BFS

The Art of Teaching and Caring Goes Beyond the Classroom

Together, we know as the adults caring for children’s lives and guiding their journey, that they need and deserve the space of school. They need to be introduced to what it means to learn, what it means to experience structure, what it means to begin to develop executive functioning skills, what it means to discover new passions, and what it means to develop deep and meaningful relationships. We also believe deeply as a progressive Quaker school that this learning includes our values of service, our full identities and the complexity of those identities, working toward a more just society, and that when we are really in community, we see each other. We know one another, and we recognize the why in each other—the why that establishes the reasons why we choose to be here at Brooklyn Friends. 

This school year has brought forward many experiences that showcase just how the mission and philosophy of BFS come to life. In my role as Head of Lower School, I often receive questions about what our identity as a progressive school means and how it comes to life. I often think about the way in which teachers acknowledge student thought, how they offer guiding questions, and how they amplify student voice as a part of the learning process. There are many examples I could cite in regard to leadership positions in classrooms and the ways in which academics and passions come forward in students. However, it is important to note that not all of those passions take place in the classrooms. 

Recently, I was in the cafeteria with third and fourth graders while they were eating lunch. When lunch is in action, there are many different things occurring all at once. Some students are in line to make a choice about hot lunch, others are creating a salad at the salad bar, others are socializing at tables with peers—the space comes alive as everyone gathers to eat together each day. I found myself alongside a group of third grade colleagues observing the scene and looking for students that might need support.

One of the third grade students had chosen a bagel after eating some of the hot lunch. She independently walked across the cafeteria to where the many condiments are set out for students to select from—cream cheese, butter, ketchup, ranch dressing, etc., just to name a few. This student chose to pick up a packet of the BBQ sauce.

We observed with curiosity as the student carefully pulled off the top of the barbecue sauce to top her bagel. There was a definite amount of deep concentration happening as she began to tip the container to pour out the contents. Just then, her third grade teacher with a kind and curious voice asked, “Friend, is that that flavor that you are interested in and looking forward to eating today?” This direction came from a place of guidance and was supporting how we make selections when we are intending to eat an entire bagel covered in barbecue sauce. The student paused, considered the question, paused again, and then made a different choice.

The reason I share this story is that I want to recognize how our teachers make meaning out of every teachable moment. In a different school setting, this child may have just been reprimanded or a judgment may have been made about the choice and the child could have just been told to pick something else and had the BBQ sauce taken away. Instead, at BFS, our teachers help to guide with questioning, curiosity, and support. This is where our progressive nature comes forward, and how the child’s decision and voice has a place to grow and lead. I am also now thinking about the flavor of a bagel with BBQ sauce—it’s not something I have experienced yet.

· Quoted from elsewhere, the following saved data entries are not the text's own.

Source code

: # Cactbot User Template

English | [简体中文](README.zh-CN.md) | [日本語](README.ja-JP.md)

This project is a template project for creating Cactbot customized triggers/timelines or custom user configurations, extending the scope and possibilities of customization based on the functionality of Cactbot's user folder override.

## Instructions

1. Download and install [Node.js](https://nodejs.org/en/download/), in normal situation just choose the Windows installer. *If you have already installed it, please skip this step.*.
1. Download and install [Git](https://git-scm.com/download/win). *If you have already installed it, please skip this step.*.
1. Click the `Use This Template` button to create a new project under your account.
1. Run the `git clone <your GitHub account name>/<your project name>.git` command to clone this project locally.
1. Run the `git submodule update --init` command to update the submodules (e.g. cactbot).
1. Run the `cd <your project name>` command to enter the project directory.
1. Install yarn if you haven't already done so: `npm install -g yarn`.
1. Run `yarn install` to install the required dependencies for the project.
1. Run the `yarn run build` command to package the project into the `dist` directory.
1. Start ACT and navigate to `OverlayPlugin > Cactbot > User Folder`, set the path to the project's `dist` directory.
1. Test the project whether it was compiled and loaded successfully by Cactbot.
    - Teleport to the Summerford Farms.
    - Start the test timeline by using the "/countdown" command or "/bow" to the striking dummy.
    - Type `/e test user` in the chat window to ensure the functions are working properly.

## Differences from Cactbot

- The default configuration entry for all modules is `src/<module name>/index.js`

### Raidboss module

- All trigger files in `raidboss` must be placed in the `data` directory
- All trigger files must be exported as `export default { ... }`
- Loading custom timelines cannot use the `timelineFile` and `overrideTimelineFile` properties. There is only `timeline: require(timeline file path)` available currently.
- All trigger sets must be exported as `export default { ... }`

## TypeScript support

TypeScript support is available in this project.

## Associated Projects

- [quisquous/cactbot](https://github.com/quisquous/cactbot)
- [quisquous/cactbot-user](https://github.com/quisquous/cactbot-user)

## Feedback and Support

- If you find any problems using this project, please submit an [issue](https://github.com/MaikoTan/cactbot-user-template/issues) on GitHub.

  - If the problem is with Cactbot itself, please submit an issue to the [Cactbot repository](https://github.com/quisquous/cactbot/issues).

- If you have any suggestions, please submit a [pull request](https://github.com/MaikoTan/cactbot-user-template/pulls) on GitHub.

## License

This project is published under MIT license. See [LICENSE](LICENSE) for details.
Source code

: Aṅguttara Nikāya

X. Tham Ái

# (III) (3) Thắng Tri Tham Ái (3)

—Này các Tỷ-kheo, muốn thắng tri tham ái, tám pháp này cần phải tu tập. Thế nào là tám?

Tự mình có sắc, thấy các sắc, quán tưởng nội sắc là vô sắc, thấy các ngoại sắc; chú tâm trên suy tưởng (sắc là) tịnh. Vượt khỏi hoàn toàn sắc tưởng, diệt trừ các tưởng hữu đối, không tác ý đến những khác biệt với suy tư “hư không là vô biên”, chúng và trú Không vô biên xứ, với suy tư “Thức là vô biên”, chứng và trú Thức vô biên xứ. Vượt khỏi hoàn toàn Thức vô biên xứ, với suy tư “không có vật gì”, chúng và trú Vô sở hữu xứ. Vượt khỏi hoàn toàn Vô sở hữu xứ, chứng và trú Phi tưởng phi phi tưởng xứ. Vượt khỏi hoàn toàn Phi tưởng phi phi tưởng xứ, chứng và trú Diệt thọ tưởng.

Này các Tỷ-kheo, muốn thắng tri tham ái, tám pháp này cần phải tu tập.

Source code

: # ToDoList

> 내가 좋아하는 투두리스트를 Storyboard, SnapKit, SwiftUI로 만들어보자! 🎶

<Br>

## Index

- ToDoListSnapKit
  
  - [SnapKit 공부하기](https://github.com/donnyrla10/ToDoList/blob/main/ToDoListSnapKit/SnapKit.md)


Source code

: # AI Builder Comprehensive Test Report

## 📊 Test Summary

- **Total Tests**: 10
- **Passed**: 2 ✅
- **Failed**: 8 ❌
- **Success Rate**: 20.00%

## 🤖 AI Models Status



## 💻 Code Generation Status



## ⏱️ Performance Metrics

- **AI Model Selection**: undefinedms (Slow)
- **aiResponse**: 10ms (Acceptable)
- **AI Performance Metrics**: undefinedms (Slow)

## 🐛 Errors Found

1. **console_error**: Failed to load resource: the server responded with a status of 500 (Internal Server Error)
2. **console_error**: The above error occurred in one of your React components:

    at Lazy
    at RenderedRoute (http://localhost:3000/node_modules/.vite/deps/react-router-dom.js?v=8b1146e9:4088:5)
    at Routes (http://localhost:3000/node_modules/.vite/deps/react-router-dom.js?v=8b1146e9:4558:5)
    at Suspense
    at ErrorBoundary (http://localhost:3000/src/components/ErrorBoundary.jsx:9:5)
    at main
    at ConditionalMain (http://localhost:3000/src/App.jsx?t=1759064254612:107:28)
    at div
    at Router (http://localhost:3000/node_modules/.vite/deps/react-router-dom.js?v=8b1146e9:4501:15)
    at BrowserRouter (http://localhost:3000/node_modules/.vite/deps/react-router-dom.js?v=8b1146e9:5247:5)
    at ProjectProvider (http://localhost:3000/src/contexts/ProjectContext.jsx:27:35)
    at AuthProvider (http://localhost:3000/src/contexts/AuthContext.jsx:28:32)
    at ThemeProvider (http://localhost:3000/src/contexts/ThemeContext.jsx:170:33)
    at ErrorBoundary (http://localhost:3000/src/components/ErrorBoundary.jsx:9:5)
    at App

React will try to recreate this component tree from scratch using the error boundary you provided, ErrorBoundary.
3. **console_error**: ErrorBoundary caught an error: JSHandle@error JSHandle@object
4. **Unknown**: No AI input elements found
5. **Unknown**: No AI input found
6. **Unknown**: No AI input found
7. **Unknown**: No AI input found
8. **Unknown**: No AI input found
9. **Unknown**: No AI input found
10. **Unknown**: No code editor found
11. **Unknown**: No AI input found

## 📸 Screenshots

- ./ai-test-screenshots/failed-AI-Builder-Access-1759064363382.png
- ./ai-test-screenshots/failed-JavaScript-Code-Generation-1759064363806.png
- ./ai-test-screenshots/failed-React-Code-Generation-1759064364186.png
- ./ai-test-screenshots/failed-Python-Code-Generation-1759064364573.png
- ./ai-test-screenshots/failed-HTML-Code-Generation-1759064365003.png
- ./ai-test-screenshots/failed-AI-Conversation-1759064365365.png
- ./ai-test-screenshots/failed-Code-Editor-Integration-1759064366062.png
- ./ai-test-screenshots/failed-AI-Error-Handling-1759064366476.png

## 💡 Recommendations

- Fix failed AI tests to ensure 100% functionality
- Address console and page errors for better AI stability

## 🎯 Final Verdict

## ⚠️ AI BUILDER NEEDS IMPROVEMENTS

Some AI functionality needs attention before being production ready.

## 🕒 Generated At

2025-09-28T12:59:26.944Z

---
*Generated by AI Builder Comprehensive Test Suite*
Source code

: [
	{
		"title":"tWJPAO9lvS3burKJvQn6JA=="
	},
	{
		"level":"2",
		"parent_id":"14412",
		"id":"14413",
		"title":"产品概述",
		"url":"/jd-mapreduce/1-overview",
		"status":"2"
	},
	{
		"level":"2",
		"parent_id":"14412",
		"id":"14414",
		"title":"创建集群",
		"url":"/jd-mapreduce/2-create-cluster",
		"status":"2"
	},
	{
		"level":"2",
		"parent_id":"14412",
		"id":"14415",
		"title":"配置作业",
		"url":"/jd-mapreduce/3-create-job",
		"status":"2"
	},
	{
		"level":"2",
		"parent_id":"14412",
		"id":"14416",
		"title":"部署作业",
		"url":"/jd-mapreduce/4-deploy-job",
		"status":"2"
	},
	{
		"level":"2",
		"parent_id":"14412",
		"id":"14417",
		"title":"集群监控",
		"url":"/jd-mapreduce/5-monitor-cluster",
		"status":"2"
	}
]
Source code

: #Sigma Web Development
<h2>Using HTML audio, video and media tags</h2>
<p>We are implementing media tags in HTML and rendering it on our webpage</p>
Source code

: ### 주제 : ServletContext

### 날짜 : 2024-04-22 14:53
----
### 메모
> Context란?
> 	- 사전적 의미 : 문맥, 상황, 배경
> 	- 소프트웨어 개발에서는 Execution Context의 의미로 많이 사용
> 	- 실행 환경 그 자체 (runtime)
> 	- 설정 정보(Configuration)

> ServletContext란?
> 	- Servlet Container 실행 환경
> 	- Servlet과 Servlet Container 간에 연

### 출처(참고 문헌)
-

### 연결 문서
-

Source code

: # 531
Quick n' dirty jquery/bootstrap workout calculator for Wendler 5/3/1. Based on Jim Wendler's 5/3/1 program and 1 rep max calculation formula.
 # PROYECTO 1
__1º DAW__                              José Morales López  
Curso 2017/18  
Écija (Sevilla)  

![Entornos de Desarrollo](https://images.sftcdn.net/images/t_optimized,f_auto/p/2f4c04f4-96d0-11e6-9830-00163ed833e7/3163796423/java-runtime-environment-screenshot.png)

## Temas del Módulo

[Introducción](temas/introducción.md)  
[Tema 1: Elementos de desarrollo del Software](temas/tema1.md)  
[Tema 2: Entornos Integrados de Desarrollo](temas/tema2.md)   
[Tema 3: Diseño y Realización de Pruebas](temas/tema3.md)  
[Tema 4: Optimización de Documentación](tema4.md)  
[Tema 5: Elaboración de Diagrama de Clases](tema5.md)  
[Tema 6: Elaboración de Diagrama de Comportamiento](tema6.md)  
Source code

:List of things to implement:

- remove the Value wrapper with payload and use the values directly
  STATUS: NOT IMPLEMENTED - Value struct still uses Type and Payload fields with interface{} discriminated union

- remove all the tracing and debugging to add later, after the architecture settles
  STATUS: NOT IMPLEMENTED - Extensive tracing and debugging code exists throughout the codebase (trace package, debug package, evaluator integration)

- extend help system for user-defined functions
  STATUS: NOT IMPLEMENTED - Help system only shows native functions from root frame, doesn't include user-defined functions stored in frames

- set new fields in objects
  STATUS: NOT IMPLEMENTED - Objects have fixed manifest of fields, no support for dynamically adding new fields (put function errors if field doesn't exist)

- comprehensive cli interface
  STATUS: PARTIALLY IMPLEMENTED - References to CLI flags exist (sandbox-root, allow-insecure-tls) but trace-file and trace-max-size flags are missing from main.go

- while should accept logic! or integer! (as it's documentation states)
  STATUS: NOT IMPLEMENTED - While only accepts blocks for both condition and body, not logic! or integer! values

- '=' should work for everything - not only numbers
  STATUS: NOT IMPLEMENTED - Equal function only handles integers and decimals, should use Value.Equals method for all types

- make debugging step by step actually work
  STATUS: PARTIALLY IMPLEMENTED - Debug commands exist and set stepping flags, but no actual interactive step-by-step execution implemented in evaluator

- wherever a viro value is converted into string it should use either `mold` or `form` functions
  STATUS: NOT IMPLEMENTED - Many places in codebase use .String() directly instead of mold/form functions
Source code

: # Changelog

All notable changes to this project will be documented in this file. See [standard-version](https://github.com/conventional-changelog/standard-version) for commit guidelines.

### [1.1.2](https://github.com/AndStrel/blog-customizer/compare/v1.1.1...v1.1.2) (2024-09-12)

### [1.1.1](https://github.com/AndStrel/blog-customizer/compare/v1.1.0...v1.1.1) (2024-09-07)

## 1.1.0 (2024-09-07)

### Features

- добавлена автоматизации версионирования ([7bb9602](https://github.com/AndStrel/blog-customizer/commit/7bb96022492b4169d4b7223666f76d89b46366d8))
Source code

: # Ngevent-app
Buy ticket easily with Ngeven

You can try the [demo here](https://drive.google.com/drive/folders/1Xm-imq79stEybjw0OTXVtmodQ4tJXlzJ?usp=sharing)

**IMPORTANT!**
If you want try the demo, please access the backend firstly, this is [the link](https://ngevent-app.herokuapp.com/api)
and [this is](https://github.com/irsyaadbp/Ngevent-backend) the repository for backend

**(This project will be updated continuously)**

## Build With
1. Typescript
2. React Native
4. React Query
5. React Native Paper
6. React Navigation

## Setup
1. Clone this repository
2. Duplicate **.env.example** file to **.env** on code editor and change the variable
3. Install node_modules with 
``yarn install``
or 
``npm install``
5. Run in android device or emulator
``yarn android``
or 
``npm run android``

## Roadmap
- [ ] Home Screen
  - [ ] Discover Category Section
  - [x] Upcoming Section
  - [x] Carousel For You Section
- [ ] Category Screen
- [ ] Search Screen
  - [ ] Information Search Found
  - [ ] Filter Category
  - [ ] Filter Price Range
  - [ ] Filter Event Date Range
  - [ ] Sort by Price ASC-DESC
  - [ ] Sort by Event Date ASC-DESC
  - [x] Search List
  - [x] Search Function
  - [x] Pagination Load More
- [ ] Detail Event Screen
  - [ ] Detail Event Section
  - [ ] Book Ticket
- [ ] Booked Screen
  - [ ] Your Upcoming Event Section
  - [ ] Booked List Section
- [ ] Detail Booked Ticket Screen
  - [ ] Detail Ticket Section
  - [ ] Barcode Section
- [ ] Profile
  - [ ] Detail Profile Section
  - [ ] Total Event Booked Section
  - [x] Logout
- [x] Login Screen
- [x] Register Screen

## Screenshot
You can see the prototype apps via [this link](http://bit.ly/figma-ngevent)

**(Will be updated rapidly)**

What we know about children, is what you already know as families, our children need close connection with each other, with their teachers, and those that they form deep bonds with. In moments like this we get to see and experience the full breadth and humanity and skill of each child. Children are deeply sophisticated, and they remind us of the awe and wonder that is found in our world. We also know that this time and this experience is what will build up the independence and full depth of the person that each child will become.  

Jason Novak is the Head of Lower School at BFS.